Theory of Peasant Cooperatives

Chayanov, Alexander. 1991. The Theory of Peasant Cooperatives. Columbus: Ohio State University Press. [Intro and pp. 1-52.]

In these chapters, Alexander Chayanov revisits some of the same ground as Lenin and Kautsky, but he does so with a much more spatial sensibility. He still retains the ultimate faith in large-scale agriculture and the same technophilia as his comrade predecessors, but what drew my attention was his consideration of space and scale in the development of small and large-scale agriculture. His view of cooperatives is definitely an attempt to reconcile these two scales of agriculture in a way that preserves the cooperative as both an economic and a social project. This project, however, it should be pointed out, is a transitional one that will help pave the way for truly socialist agriculture (on an extensive scale).

The introduction by Viktor Danilov usefully situates Chayanov’s intervention in the long-standing debates and practice of cooperativism in Russia. In the run-up to the 1917 Revolution, the debate on agricultural cooperativism—there were (and are) various kinds—was waged between Tugan-Baranovskii and Prokopovich.

The latter saw cooperatives as useful but nonetheless limited mode of organizing peasant farmers within a capitalist system. But he believed that this “cooperative way of life” could provide a stepping-stone for a different mode of agricultural production (xv). What’s interesting is that he concluded his arguments by posing cooperatives as part and parcel of the gaining of political rights, “including the right of all citizens to combine freely in co-operatives and engage in autonomous activity” (xvi).

Tugan-Baranovskii, on the other hand, viewed cooperatives as a much more forceful challenge (or alternative) to capitalist social relations. The cooperative was not only self-defense against capitalism, but also a prefigurative alternative that would gravitate toward full collectivism. Still, he realized cooperatives “lived” in a capitalist system of market relations, particularly because of its participants, which mainly drew from the middle peasantry.

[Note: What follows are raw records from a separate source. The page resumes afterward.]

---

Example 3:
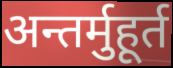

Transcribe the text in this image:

अन्तर्मुहूर्त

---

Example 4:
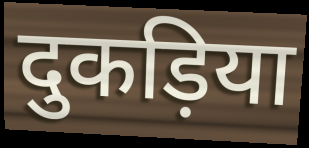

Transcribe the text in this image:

दुकड़िया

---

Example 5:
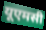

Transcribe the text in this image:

यूएमसी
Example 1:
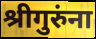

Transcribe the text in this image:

श्रीगुरुंना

What Chayanov sought to elaborate was “the possibility – without making any special changes in the economic equilibrium and without substantially destroying the organizational plan of the small-scale rural economy of organizing some of its particular technical economic activities where large-scale production enjoys an undoubted advantage; organizing these activities up to the level of large-scale production by technically detaching them and merging them with similar activities being undertaken by neighbours, into a co-operative” (xxiv). This meant parsing out the various productive activities of the peasant economy and seeing how they could be cooperativized.

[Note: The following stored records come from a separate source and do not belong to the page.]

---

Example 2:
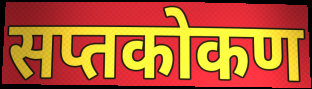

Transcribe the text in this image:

सप्तकोकण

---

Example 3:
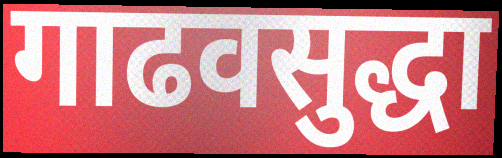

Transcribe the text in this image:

गाढवसुद्धा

At the end of chapter two, he outlines the divisions: economic processes, biological processes, mechanical processes, and economic operations (selling/buying etc.). And within these broad categories he makes more subdivisions (50). Chayanov’s goal was to steer households and scale them larger: “Small-scale peasant households, when joined in co-operative associations achieve a scale and potential which is actually greater than those of the very largest private farms” (xxviii). But he was aware that not all processes should be scaled to a large size; some, he insisted, should remain small-scale.

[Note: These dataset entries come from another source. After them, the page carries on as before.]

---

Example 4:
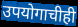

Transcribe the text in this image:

उपयोगाचीही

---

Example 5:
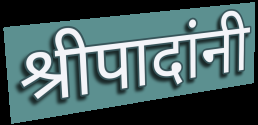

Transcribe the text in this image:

श्रीपादांनी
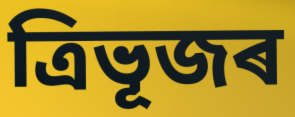
ত্ৰিভূজৰ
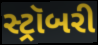
સ્ટ્રૉબરી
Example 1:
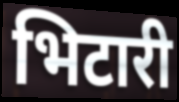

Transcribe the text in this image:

भिटारी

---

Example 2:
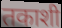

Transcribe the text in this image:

तकाशी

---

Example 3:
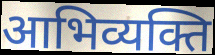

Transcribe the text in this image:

आभिव्यक्ति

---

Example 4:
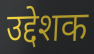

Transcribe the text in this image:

उद्देशक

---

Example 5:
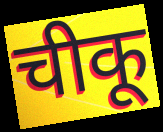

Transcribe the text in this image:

चीकू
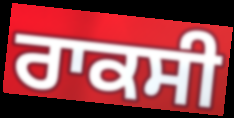
ਰਾਕਸੀ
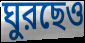
ঘুরছেও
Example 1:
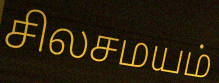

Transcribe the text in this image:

சிலசமயம்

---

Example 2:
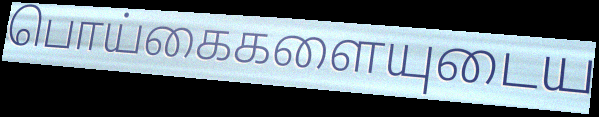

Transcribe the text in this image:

பொய்கைகளையுடைய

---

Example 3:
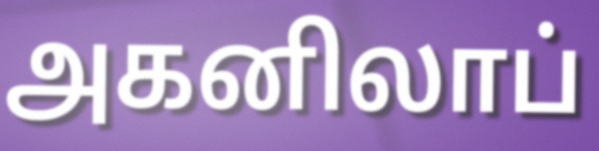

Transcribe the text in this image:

அகனிலாப்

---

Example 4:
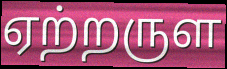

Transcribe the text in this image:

ஏற்றருள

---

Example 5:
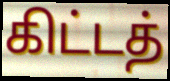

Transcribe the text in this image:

கிட்டத்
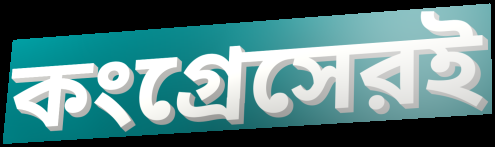
কংগ্রেসেরই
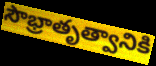
సౌభ్రాతృత్వానికి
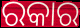
ରକାର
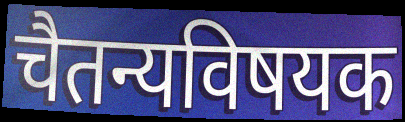
चैतन्यविषयक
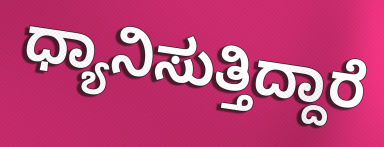
ಧ್ಯಾನಿಸುತ್ತಿದ್ದಾರೆ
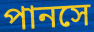
পানসে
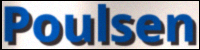
Poulsen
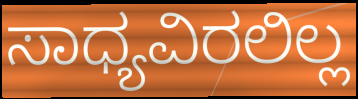
ಸಾಧ್ಯವಿರಲಿಲ್ಲ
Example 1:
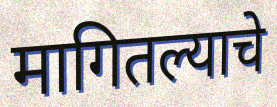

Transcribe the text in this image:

मागितल्याचे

In the first chapter, he lays out how agriculture differs from industry in its spatial dimensions. He notes that the centralization and concentration of capital with industry in relation to handicraft production can be condensed into a relatively small space (the factory, industrial park), but parallel concentrations of capital in agriculture have to be largely extended across space, which also introduces distance. A central problem for Chayanov was how to vertically concentrate agriculture. Danilov explains:

Either there is a powerful upsurge of production, accompanied by social progress, along the path of ‘vertical’ concentration, that is, along the path of growing diversity and interaction between different forms and scales of the organization of production processes and economic ties, both of the co-operative and the non-co-operative varieties. Or by contrast, production will stagnate and there will be social stalemate, if the path of ‘horizontal’ concentration is followed – assuming, of course, that this is not accompanied by something much worse (i.e. brutal coercion as happened under Stalin’s collectivization).

As for defining cooperative, Chayanov sites two authors:

Thus, for example, Tugan-Baranovskii defined co-operatives as follows:

A co-operative is an economic enterprise made up of several voluntarily associated individuals whose aim is not to obtain the maximum profit from the capital outlay but to increase the income derived from the work of its members, or to reduce the latter’s expenditure, by means of common economic management….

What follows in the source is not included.